Thursday, September 17, 2009

Security Induced Insecurity

So, the last few days have been a roller coaster of emotions for me. And it's frustrating because I should just be happy. Things are good! But NOOOOO I am paranoid and insecure, all because I am feeling SECURE!!

How to explain?

I feel very confident and comfortable in my relationship with M. We are becoming very close, as friends and as potentially more. I trust him wholeheartedly. We have great conversations and continue to learn more about each other. In the beginning it was a mixture of "wanting to take it slow" and the eagerness of wanting to talk all the time, missing him like mad, and butterflies. As the time has gone by, especially in the last few days, I don't feel the need to talk/text all day. I am not stressed on "when will I see him again?". I know I WILL see him again, so when isn't as stressful. Our texting has slowed down some.... Things are changing some. And in one way that feels great and makes me happy. I think it signifies a security and comfort in the relationship. That you know that the relationship is strong and moving forward. No need to rush, no need to be needy, just enjoy it as it goes along. On the other hand....

He has been acting the same way in return. He's also been a little stressed and reflective of all the stuff that's happened the last year. (He's had a hell of a year). So he's been a little more reserved. Or so it feels. A little withdrawn, or so it feels. I have started to over analyze EVERYTHING that he does now. I am so secure with how I feel, where he stands with me, and where I want things to go. But I find myself more INsecure with how he feels, where I stand with him, and where he wants things to go (if at all). I did ask him and he said we are good, though I still wonder. I feel neurotic!! I don't doubt what he says ...

* _Instruction 1_: Copy out the section of the rows from the line containing "#### Internationally supported" through the end of the rows, reproducing every line verbatim.

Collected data

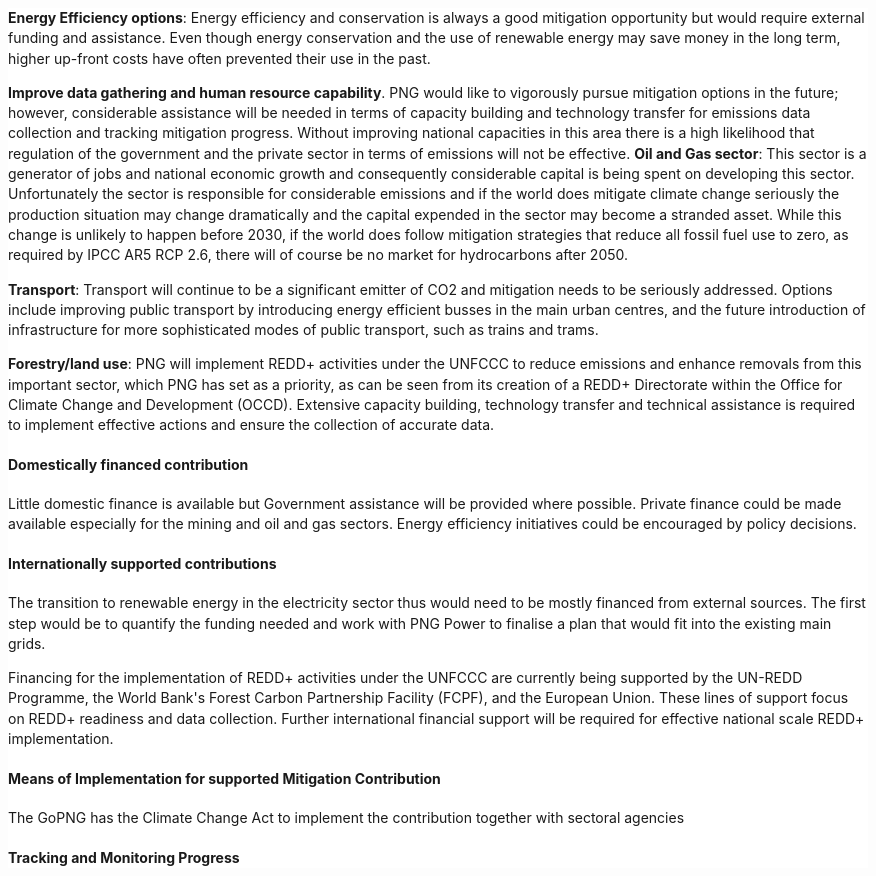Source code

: **Energy Efficiency options**: Energy efficiency and conservation is always a good mitigation opportunity but would require external funding and assistance. Even though energy conservation and the use of renewable energy may save money in the long term, higher up-front costs have often prevented their use in the past. 
 
**Improve data gathering and human resource capability**. PNG would like to vigorously pursue mitigation options in the future; however, considerable assistance will be needed in terms of capacity building and technology transfer for emissions data collection and tracking mitigation progress. Without improving national capacities in this area there is a high likelihood that regulation of the government and the private sector in terms of emissions will not be effective. 
**Oil and Gas sector**: This sector is a generator of jobs and national economic growth and consequently considerable capital is being spent on developing this sector. Unfortunately the sector is responsible for considerable emissions and if the world does mitigate climate change seriously the production situation may change dramatically and the capital expended in the sector may become a stranded asset. While this change is unlikely to happen before 2030, if the world does follow mitigation strategies that reduce all fossil fuel use to zero, as required by IPCC AR5 RCP 2.6, there will of course be no market for hydrocarbons after 2050. 

**Transport**: Transport will continue to be a significant emitter of CO2 and mitigation needs to be seriously addressed. Options include improving public transport by introducing energy efficient busses in the main urban centres, and the future introduction of infrastructure for more sophisticated modes of public transport, such as trains and trams. 

 **Forestry/land use**: PNG will implement REDD+ activities under the UNFCCC to reduce emissions and enhance removals from this important sector, which PNG has set as a priority, as can be seen from its creation of a REDD+ Directorate within the Office for Climate Change and Development (OCCD). Extensive capacity building, technology transfer and technical assistance is required to implement effective actions and ensure the collection of accurate data. 


#### Domestically financed contribution  

 Little domestic finance is available but Government assistance will be provided where possible. Private finance could be made available especially for the mining and oil and gas sectors. Energy efficiency initiatives could be encouraged by policy decisions. 

 
#### Internationally supported contributions  

The transition to renewable energy in the electricity sector thus would need to be mostly financed from external sources. The first step would be to quantify the funding needed and work with PNG Power to finalise a plan that would fit into the existing main grids. 

Financing for the implementation of REDD+ activities under the UNFCCC are currently being supported by the UN-REDD Programme, the World Bank's Forest Carbon Partnership Facility (FCPF), and the European Union. These lines of support focus on REDD+ readiness and data collection. Further international financial support will be required for effective national scale REDD+ implementation. 

 
#### Means of Implementation for supported Mitigation Contribution 

The GoPNG has the Climate Change Act to implement the contribution together with sectoral agencies

#### Tracking and Monitoring Progress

* _Instruction 2_: According to the blog post "Security Induced Insecurity," what has slowed down some between the writer and M?

* _Answer 1_:
#### Internationally supported contributions  

The transition to renewable energy in the electricity sector thus would need to be mostly financed from external sources. The first step would be to quantify the funding needed and work with PNG Power to finalise a plan that would fit into the existing main grids. 

Financing for the implementation of REDD+ activities under the UNFCCC are currently being supported by the UN-REDD Programme, the World Bank's Forest Carbon Partnership Facility (FCPF), and the European Union. These lines of support focus on REDD+ readiness and data collection. Further international financial support will be required for effective national scale REDD+ implementation. 

 
#### Means of Implementation for supported Mitigation Contribution 

The GoPNG has the Climate Change Act to implement the contribution together with sectoral agencies

#### Tracking and Monitoring Progress

* _Answer 2_: Their texting has slowed down some.